Below trend growth to continue
Household income and construction drag.
GDP recorded another quarter of weak growth, lifting a modest 0.2% q/q and resulting in through the year growth of 2.3% in 2018. It is clear that growth in H2 2018 slowed significantly from the pace seen in H1 2018 – growth annualised at only 0.9% in H2 2018. Even with faster momentum through 2019, growth is unlikely to reach the 3.0% rate expected by the RBA over 2019. NAB’s forecast is for the RBA to keep rates on hold for the foreseeable future, though we have signalled increased risk of a rate cut. Any significant deterioration in the labour market would likely see a series of cuts by the RBA. We will review today’s data and next week’s NAB Business Survey before releasing updated forecasts next week.
The soft results of recent quarters reflect a combination of the downturn in housing, continuing relatively slow income growth (though this has improved a little) and the tail end of the wind down in mining investment.

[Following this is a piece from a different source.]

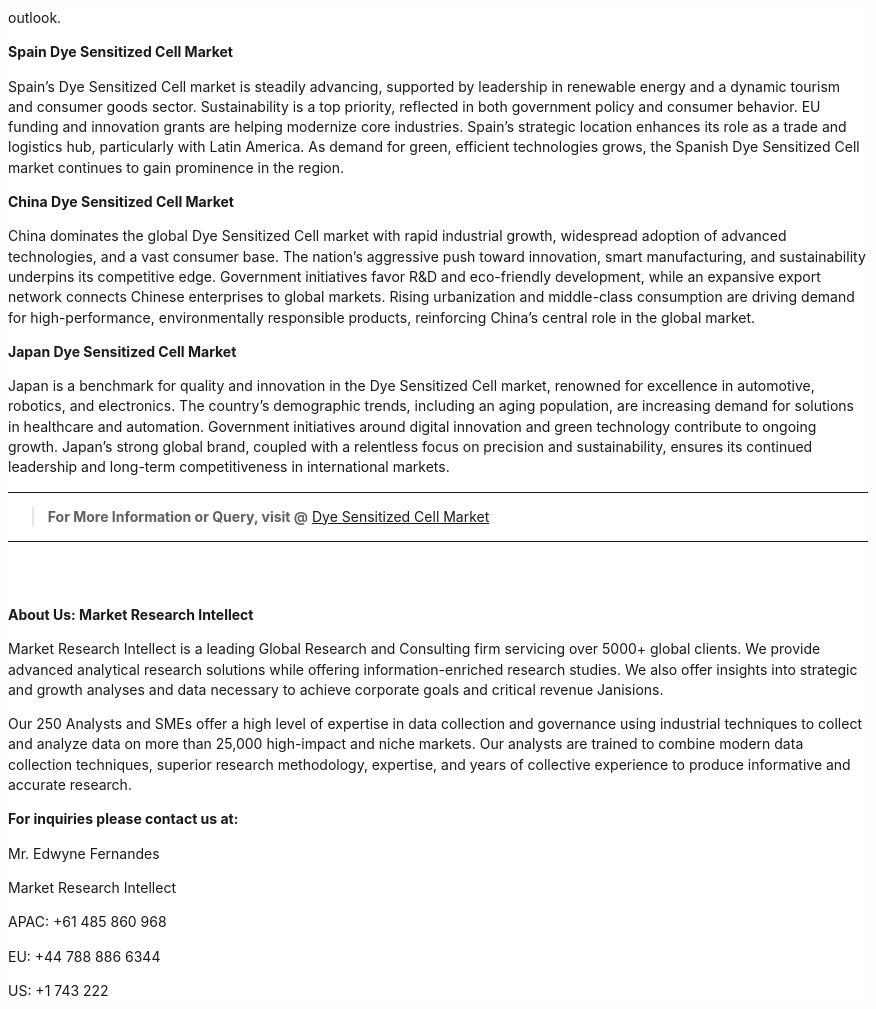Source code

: outlook.</p><p class="" data-start="4424" data-end="4975"><strong data-start="4424" data-end="4445">Spain Dye Sensitized Cell Market</strong></p><p class="" data-start="4424" data-end="4975">Spain&rsquo;s Dye Sensitized Cell market is steadily advancing, supported by leadership in renewable energy and a dynamic tourism and consumer goods sector. Sustainability is a top priority, reflected in both government policy and consumer behavior. EU funding and innovation grants are helping modernize core industries. Spain&rsquo;s strategic location enhances its role as a trade and logistics hub, particularly with Latin America. As demand for green, efficient technologies grows, the Spanish Dye Sensitized Cell market continues to gain prominence in the region.</p><p class="" data-start="4977" data-end="5589"><strong data-start="4977" data-end="4998">China Dye Sensitized Cell Market</strong></p><p class="" data-start="4977" data-end="5589">China dominates the global Dye Sensitized Cell market with rapid industrial growth, widespread adoption of advanced technologies, and a vast consumer base. The nation&rsquo;s aggressive push toward innovation, smart manufacturing, and sustainability underpins its competitive edge. Government initiatives favor R&amp;D and eco-friendly development, while an expansive export network connects Chinese enterprises to global markets. Rising urbanization and middle-class consumption are driving demand for high-performance, environmentally responsible products, reinforcing China&rsquo;s central role in the global market.</p><p class="" data-start="5591" data-end="6162"><strong data-start="5591" data-end="5612">Japan Dye Sensitized Cell Market</strong></p><p class="" data-start="5591" data-end="6162">Japan is a benchmark for quality and innovation in the Dye Sensitized Cell market, renowned for excellence in automotive, robotics, and electronics. The country&rsquo;s demographic trends, including an aging population, are increasing demand for solutions in healthcare and automation. Government initiatives around digital innovation and green technology contribute to ongoing growth. Japan&rsquo;s strong global brand, coupled with a relentless focus on precision and sustainability, ensures its continued leadership and long-term competitiveness in international markets.</p><hr /><blockquote><p><span class="font-[700]"><strong>For More Information or Query, visit&nbsp;@</strong>&nbsp;</span><span class="font-[700]"><a href="https://www.marketresearchintellect.com/product/global-dye-sensitized-cell-sales-market/?utm_source=Linkedin&utm_medium=049" target="_blank" data-tracking-control-name="article-ssr-frontend-pulse_little-text-block" data-tracking-will-navigate="" data-test-link="">Dye Sensitized Cell Market</a></span></p></blockquote><hr /><h3>&nbsp;</h3><p><strong><span class="font-[700]">About Us: Market Research Intellect</span></strong></p><p><span class="">Market Research Intellect is a leading Global Research and Consulting firm servicing over 5000+ global clients. We provide advanced analytical research solutions while offering information-enriched research studies.&nbsp;</span>We also offer insights into strategic and growth analyses and data necessary to achieve corporate goals and critical revenue Janisions.</p><p><span class="">Our 250 Analysts and SMEs offer a high level of expertise in data collection and governance using industrial techniques to collect and analyze data on more than 25,000 high-impact and niche markets. Our analysts are trained to combine modern data collection techniques, superior research methodology, expertise, and years of collective experience to produce informative and accurate research.</span></p><p><strong>For inquiries please contact us at:</strong></p><p>Mr. Edwyne Fernandes</p><p>Market Research Intellect</p><p>APAC: +61 485 860 968</p><p>EU: +44 788 886 6344</p><p>US: +1 743 222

On the expenditure side, the weakness in the quarter was largely a result of soft consumption growth, a sizable fall in dwelling investment and weaker-than-expected growth in business investment. Growth was supported by a solid contribution from underlying public demand, driven by ongoing growth in government consumption – likely NDIS related; government investment fell in the quarter. Both the income and production measures of GDP saw weaker prints in the quarter and have tracked substantially below the expenditure measure over the year. Of note, the farm sector continued to show weakness, again falling in the quarter from the ongoing effects of the drought. Price and wage measures remain muted and despite a small lift in unit labour costs growth, overall inflationary pressures remain muted.